Gambaran Fundus akibat Intoksifikasi Metanol |
2.6
Penatalaksanan
Ada tiga cara yang spesifik untuk keracunan methanol
berat, yaitu dengan penekanan metabolism oleh alcohol dehidrogenase untuk
pembentukan produk-produk toksiknya. Yang kedua dialisis untuk meningkatkan
bersihan methanol dan produk toksiknya. Yang ketiga alkalinasi untuk
menetralkan asidosis metabolic.
Terapi pendukung adalah
bertujuan untuk memulai manajemen jalan nafas, memperbaiki gangguan elektrolit,
dan memberikan hidrasi yang memadai. lavage lambung hanya berguna
jika pasien 2 jam setelah menelan. Pengobatan terdiri dari
penggunaan buffer seperti sodium bikarbonat untuk mengoreksi asidosis metabolik
dan penangkal untuk menghambat metabolisme dari metanol yaitu metabolit
beracunnya (fornic acid). Jika perlu, hemodialisis
dipasok untuk lebih memperbaiki asidosis, kemudian keluarkan metanol / formic acid.
Antidote
terapi diarahkan menunda metabolisme metanol sampai dihilangkan dari sistem,
baik secara alami atau melalui dialisis.
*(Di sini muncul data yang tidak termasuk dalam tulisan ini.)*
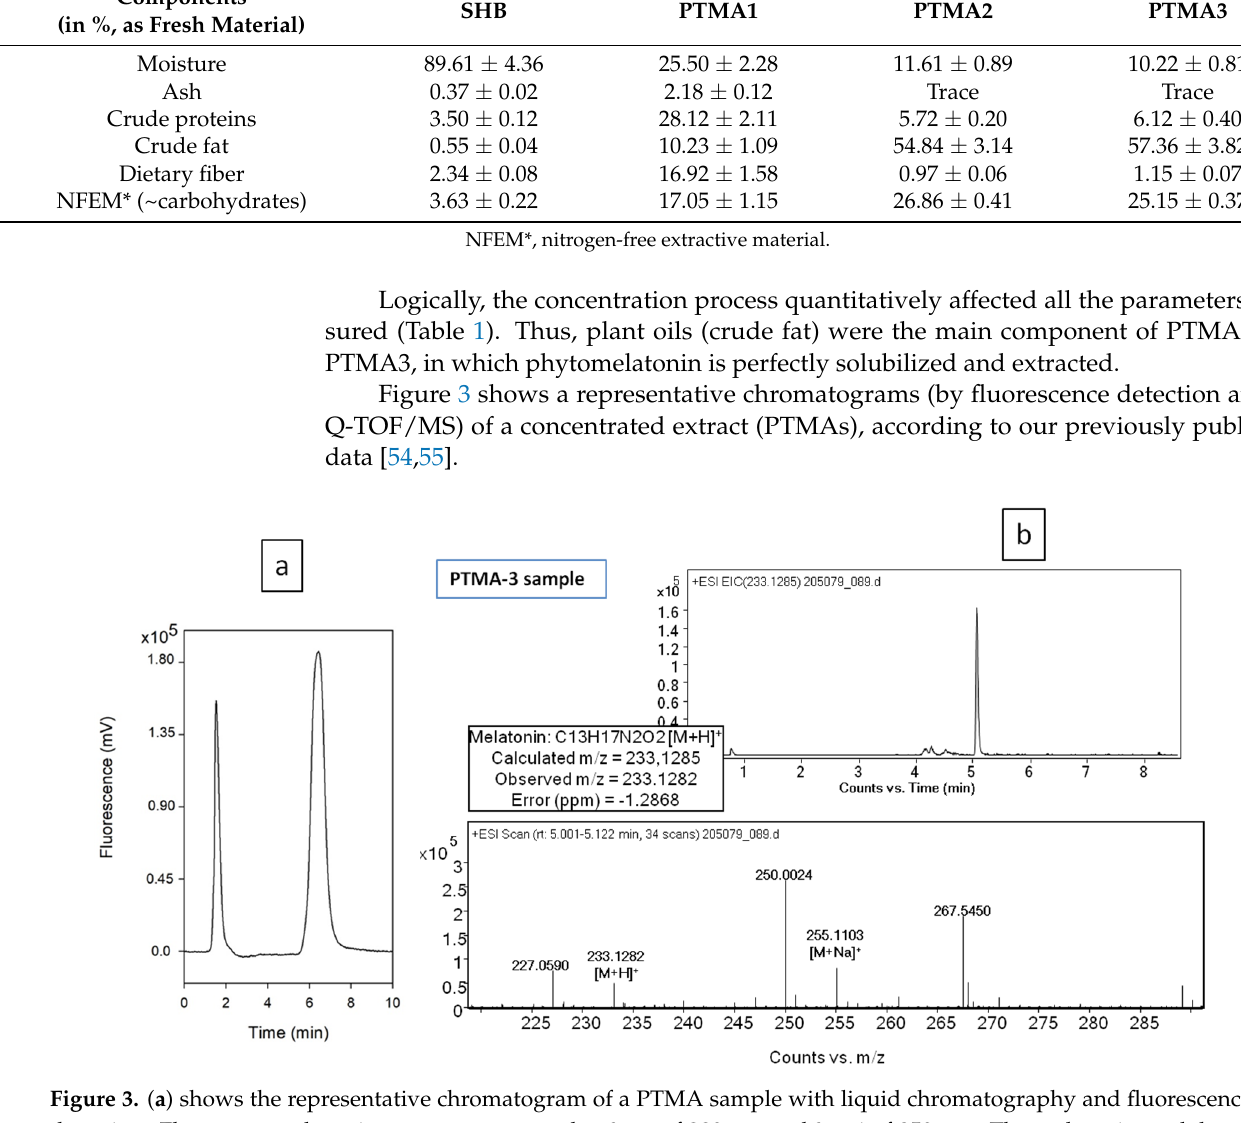
Figure 3. ( a ) shows the representative chromatogram of a PTMA sample with liquid chromatography and fluorescence detection. Fluorescence detection was programmed at λ exc of 280 nm and λ emi of 350 nm. The melatonin peak has a retention time of 6.5 min. ( b ) shows the representative chromatogram and mass spectra of PTMA3 sample using liquid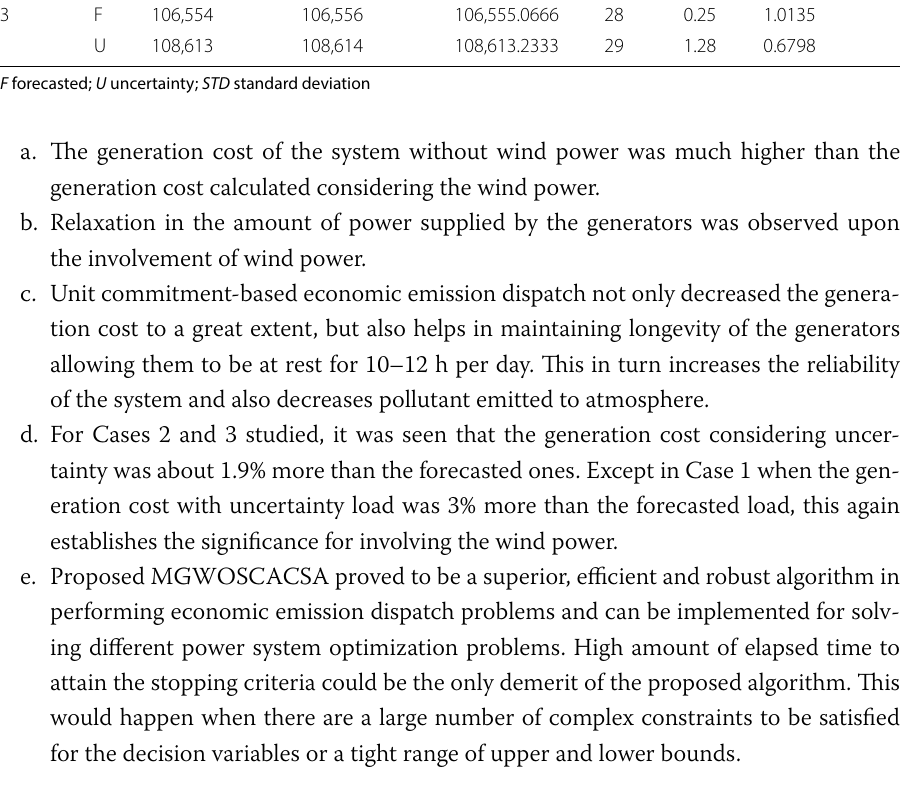
F forecasted; U uncertainty; STD standard deviation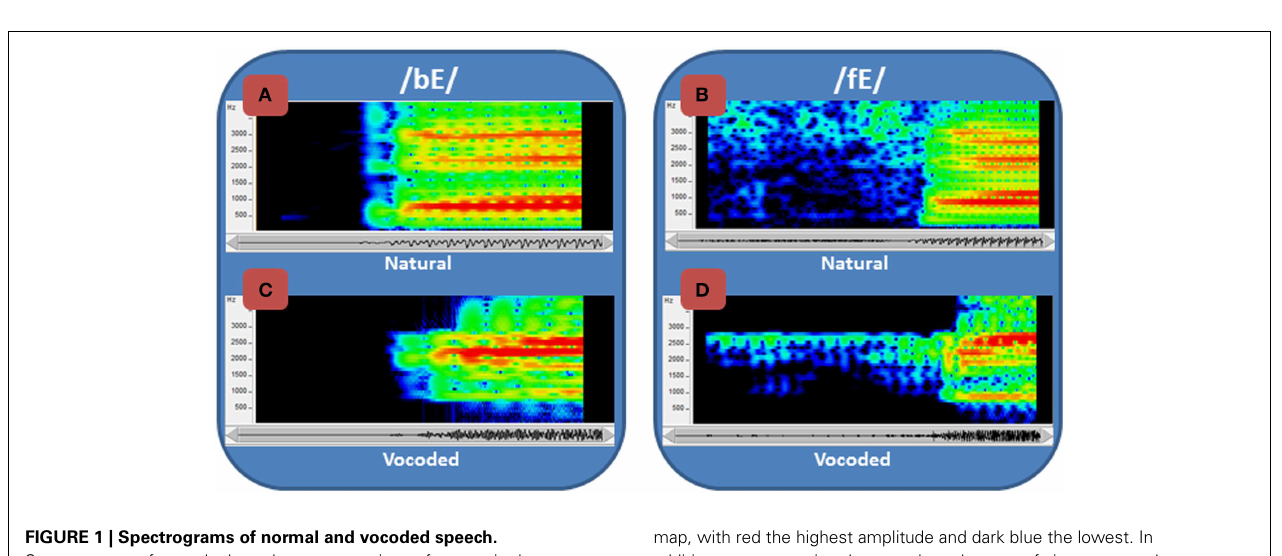
FIGURE 1 | Spectrograms of normal and vocoded speech. Spectrograms of speech show the concentrations of energy in the spectra over time.Two speech tokens, /bE/ and /fE/ (i.e., the vowel in “bet”), are shown in spectrograms of the natural (A) and (B) recorded speech and the vocoded (C) and (D) speech.The frequency range of the spectrograms is restricted to 4kHz, because all of the energy from the vocoder is similarly limited.The amplitudes are represented as a heat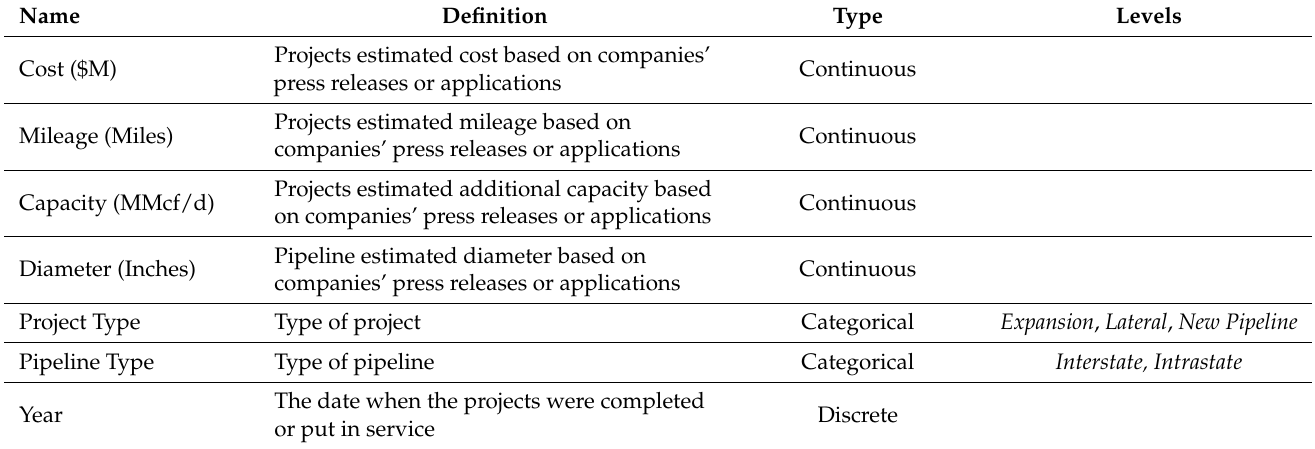
Table 3. Variables of the dataset.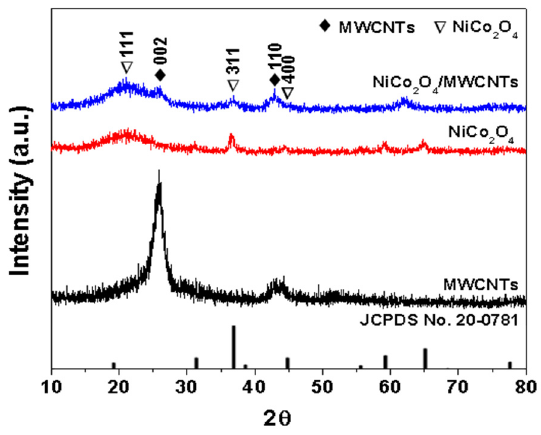
Figure 1. XRD test results of MWCNTs, NiCo 2 O 4 , and NiCo 2 O 4 /MWCNTs.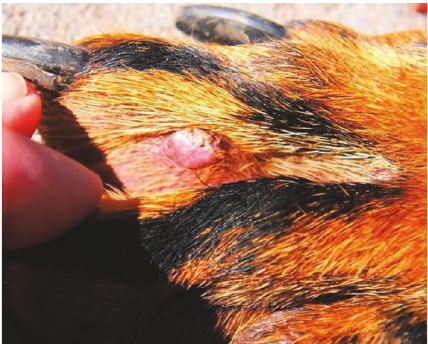
Figure 2: Interdigital inflammatory skin lesion closely resembling those observed in MKD patients. This patient had numerous such lesions on her extremities, trunk, and foot pads.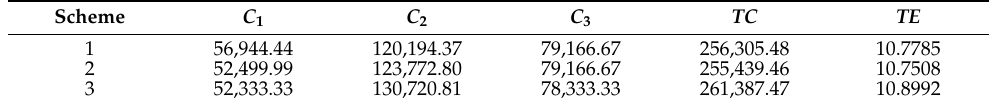
Table 8. Cost breakdown of each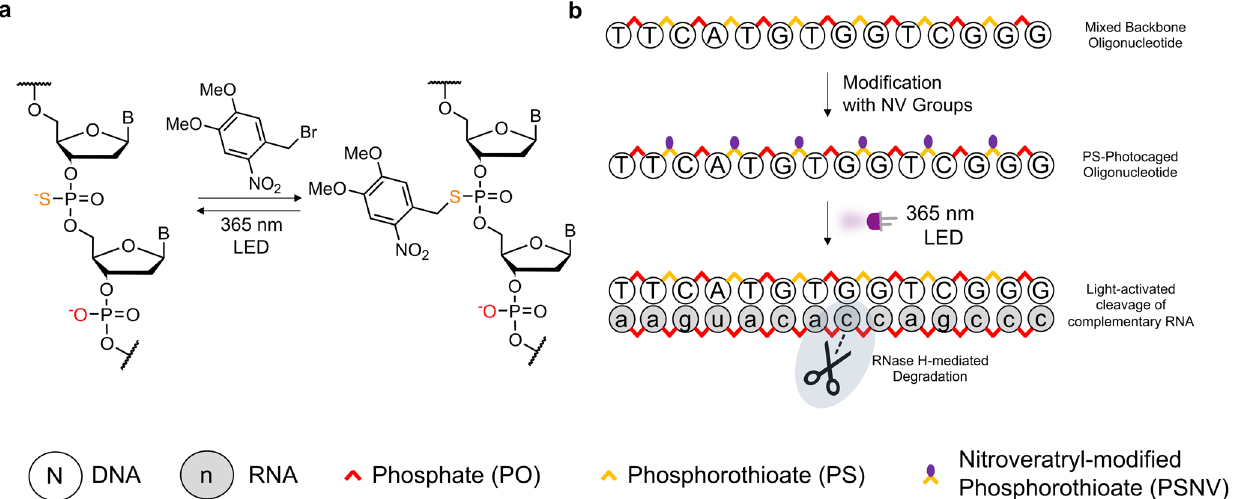
Fig. 1 Modi fi cation of PS-containing antisense oligonucleotides and our approach to using them in controlling RNase H-mediated gene knockdown. a Chemoselective modi fi cation of PS-linkages in a mixed backbone oligonucleotide with 2-nitroveratryl bromide, and subsequent uncaging following UV irradiation. b Caging of a mixed backbone antisense oligonucleotide with 2-nitroveratryl bromide to silence RNase H activity. UV irradiation uncaged the antisense oligonucleotide, activating RNase H-mediated target mRNA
Hal ini
dapat dicapai dengan menggunakan etanol atau fomepizole. Etanol,
seperti metanol, dimetabolisme oleh ADH dan enzimnya 10-20 kali memiliki
afinitas yang lebih tinggi dibandingkan dengan metanol. Fomepizole
juga dimetabolisme oleh enzim yang sama ini memiliki keunggulan, tidak seperti
etanol yaitu tidak menimbulkan depresi SSP. Namun,
penggunaannya terbatas karena biaya yang tinggi dan kurangnya ketersediaan. Oleh karena
itu, etanol sering digunakan melalui IV diberikan sebagai solusi 10% dalam
dekstrosa 5%. Dosis pemuatan 0,6 g / kg diberikan diikuti
dengan infus (IV) intravena 0.07-0.16 g/kg/h. Intravenous pulse steroids juga telah dicoba pada
beberapa pasien untuk menyelamatkan visus, dan hasilnya sangat memuaskan. Manfaat ini
telah diusulkan karena efek anti-inflamasi dan imunosupresan steroid.